Segment Open

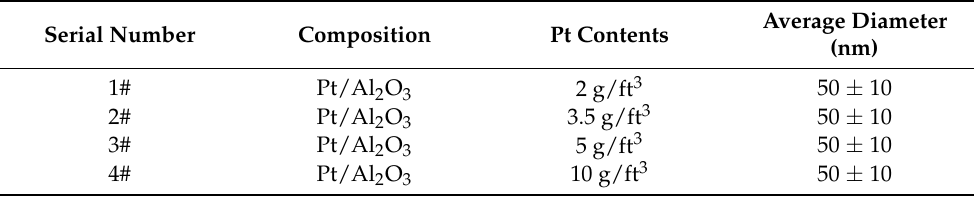
Table 2. Main parameters of catalysts.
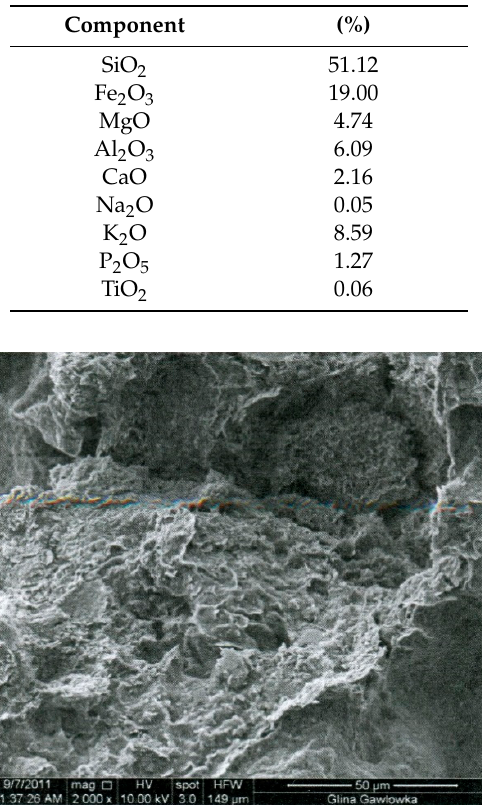
Table 2. Chemical composition of glauconite clay used in the investigation [49].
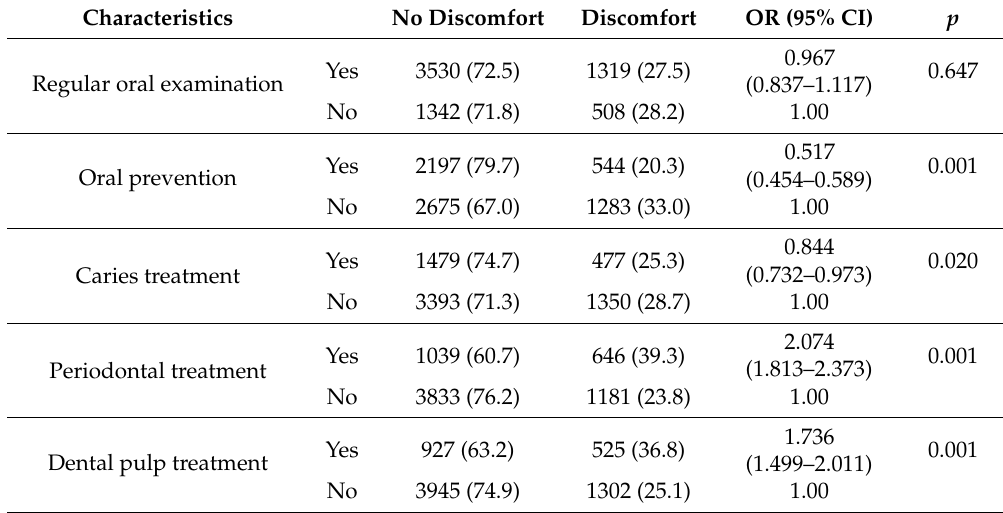
Table 2. Comparison of dental treatment according to mastication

Segment Closed

Your assignment — Nothing but an exact copy of the data above, minus its pictures, should appear in the response.

Response to the task —
Table 2. Main parameters of catalysts.
Table 2. Chemical composition of glauconite clay used in the investigation [49].
Table 2. Comparison of dental treatment according to mastication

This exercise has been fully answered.